You may be sure that if young Mr. Jones should put in an appearance after that note he would find the door closed in his face.
An invitation to dinner must be accepted or declined on the day it is received. One is not permitted to say he will come if he can. He must say Yes or No at once. The words “polite,” “genteel,” and “present compliments” are no longer used. “Your kind invitation” now takes the place of “your polite invitation;” and “genteel” is out of date. The letters “R. S. V. P.” are no longer put on notes or cards. It is thought it is not necessary to tell, in French, people to “answer, if you please.” All well-educated people are pleased to answer without being told to do so. The custom of putting “R. S. V. P.” in a note is as much out of fashion as that of drawing off a glove when one shakes hands. In the olden times, when men wore armor, a hand clothed in a steel or iron gauntlet was not pleasant to touch. There was then a reason why a man should draw off his glove when he extended his hand to another, especially if that other happened to be a lady. But the reason for the custom has gone by; and it is not necessary to draw off one’s glove now when one shakes hands.
But to return to the subject of letter-writing. If you are addressing a Doctor of Medicine or Divinity, you may put “Esq.” after his name in addition to his title “M.D.” or “D.D.” but it is a senseless custom. But “Mr.” and “Esq.” before and after a man’s name sends the writer, in the estimation of well-bred people, to “the bottom of the sea.” Paper with gilt edges is never used; in fact, a man must not have anything about him that is merely pretty. Usage decrees that he may wear a flower in his button-hole—and Americans are becoming as fond of flowers as the ancient Romans; but farther than that he may not go, in the way of the merely ornamental, either in his stationery or his clothes.
It is the fashion now to fasten envelopes with wax and to use a seal; but it is not at all necessary, though there are many who prefer it, as they object to get a letter which has been “licked” to make its edges stick.
Begin, in addressing a stranger, with “Madam” or “Sir.” “Miss” by itself is never used. After a second letter has been received, “Dear Madam” or “Dear Sir” may be used. Conclude all formal letters with “Yours truly,” or “Sincerely yours,” not “Affectionately yours.” Sign your full name when writing to a friend or an equal. Do not write “T. F. Robinson” or “T. T. Smith;” write your name out as if you were not ashamed of it.

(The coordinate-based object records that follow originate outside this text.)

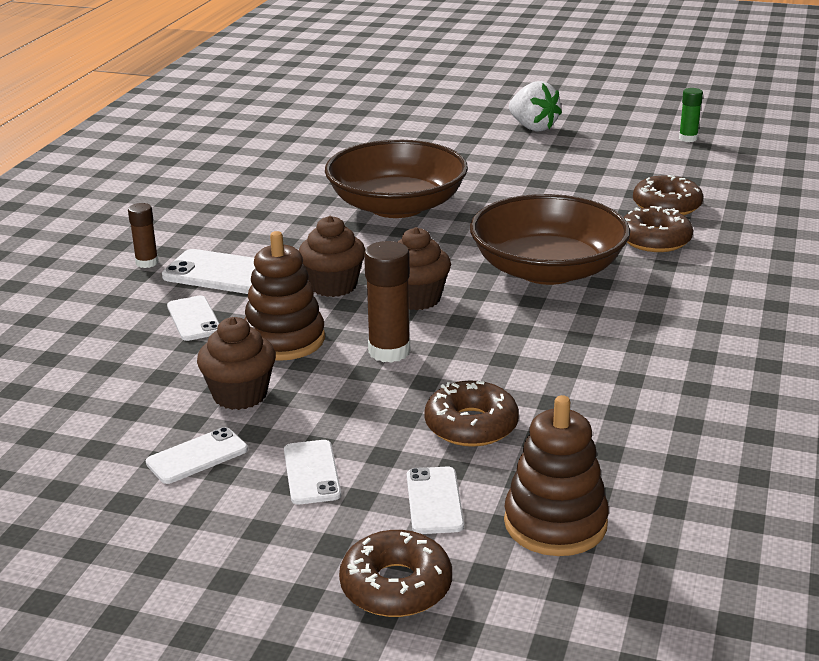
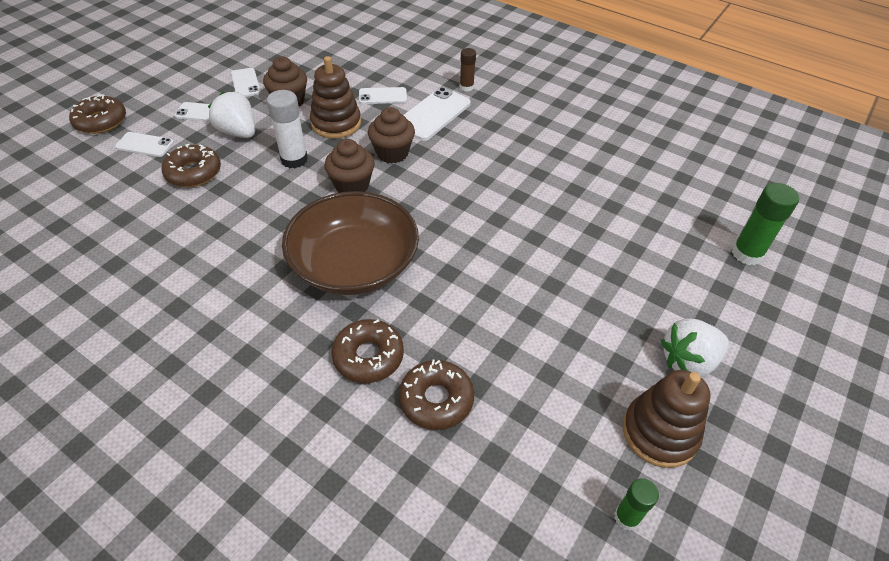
camera: 105 degrees right, 20 degrees up
brown bowl [325,140,468,218] -> none
brown glue stick [364,241,410,363] -> white glue stick [267,90,308,168]
brown stacking toy [504,395,609,556] -> brown stacking toy moved to [623,370,711,468]
none -> white strawberry [208,92,255,138]
none -> green glue stick [732,183,799,265]

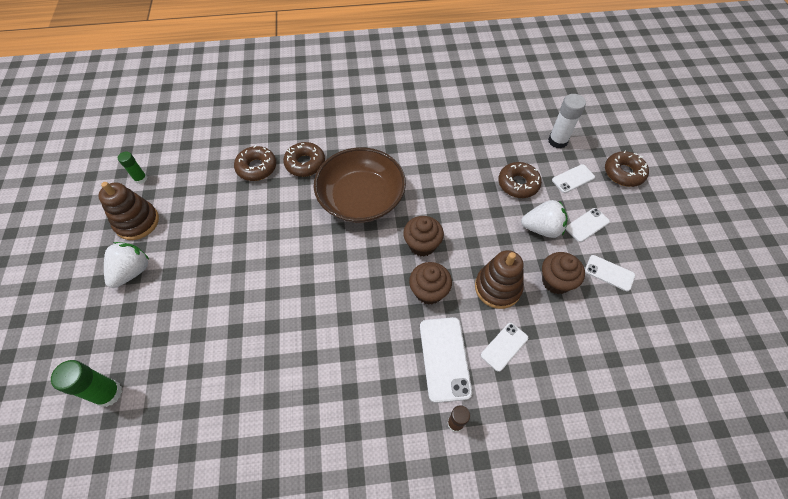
camera: 140 degrees right, 10 degrees up
white glue stick [267,90,308,168] -> white glue stick moved to [548,94,586,149]

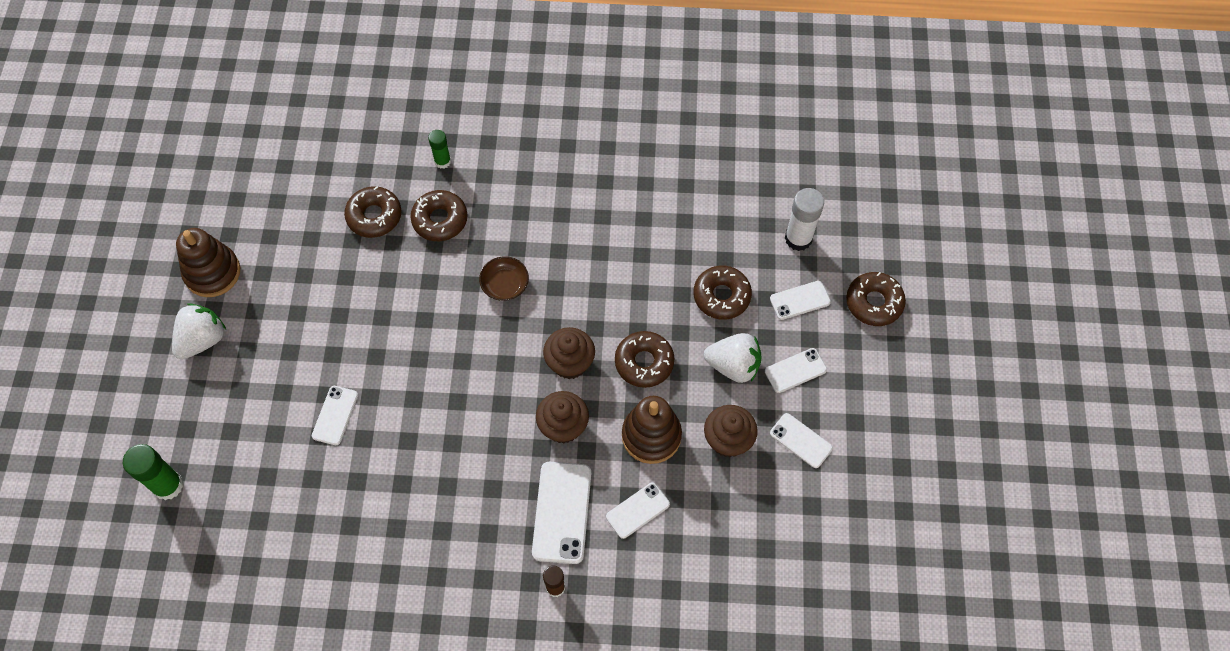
camera: 10 degrees right, 5 degrees up
green glue stick [118,152,147,184] -> green glue stick moved to [428,130,451,169]
brown bowl [314,147,406,223] -> brown bowl [479,256,529,301], size x0.41
none -> white phone [312,386,358,445]
none -> brown donut [615,331,675,388]

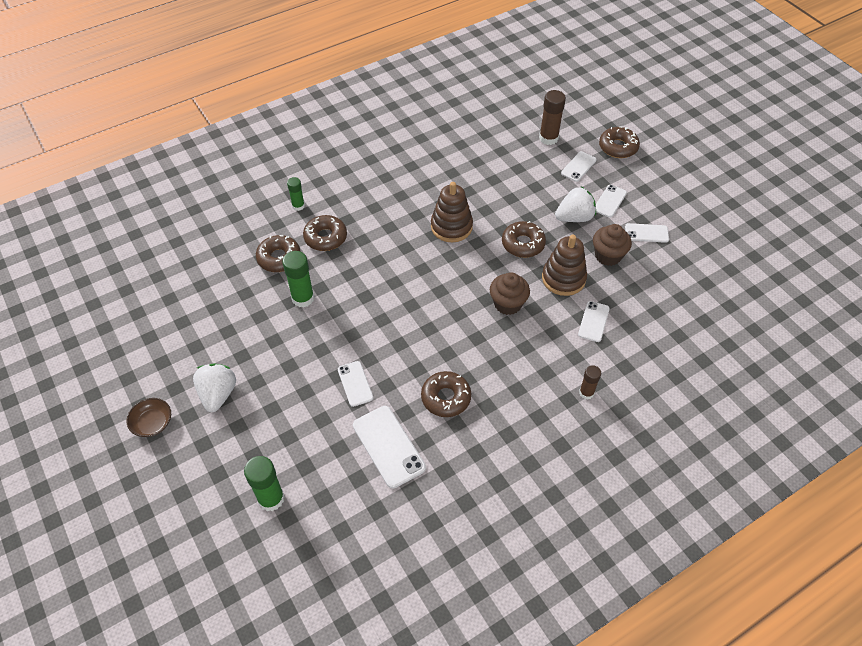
camera: 35 degrees left, 10 degrees down
brown stacking toy [176,228,240,297] -> brown stacking toy moved to [431,182,473,242]
brown bowl [479,256,529,301] -> brown bowl moved to [126,398,171,437]
white phone [532,462,591,564] -> white phone moved to [353,406,426,488]
brown cupcake [543,327,595,379] -> none
brown donut [694,265,752,320] -> brown donut moved to [421,371,471,417]
white glue stick [785,188,824,251] -> brown glue stick [539,90,566,145]
none -> green glue stick [282,251,314,308]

Put your address at the head of your letters, and if you make a blot, tear up the paper. A dirty letter sent, even with an apology, is as bad a breach of good manners as the extending of a dirty hand. Answer at once any letter in which information is asked. Do not write to people you do not know or answer advertisements in the papers “for fun.” A man that knows the world never does this. These advertisements often hide traps, and a man may get into them merely by writing a letter. And the kind of “fun” which ends in a man’s being pursued by vulgar postal cards and letters wherever he goes does not pay.
In writing a letter, do not begin too close to the top of the page, or too far down towards the middle. Do not abbreviate when you can help it; you may write “Dr.” for “Doctor.”
Do not put a yellow envelope over a sheet of white note-paper. It is not necessary to leave wide margin at the left-hand side. A habit now is to write only on one side of the paper; to begin your letter on the first page, then to go to the third, then back to the second, ending, if you have a great deal to say, on the fourth. A late fad is to jump from the first to the fourth.
With a good dictionary at his elbow, black ink, white paper, a clear head, and a remembrance of the rules and prohibitions I have given, any young man cannot fail, if he write, to impress all who receive his letters with the fact that he is well-bred.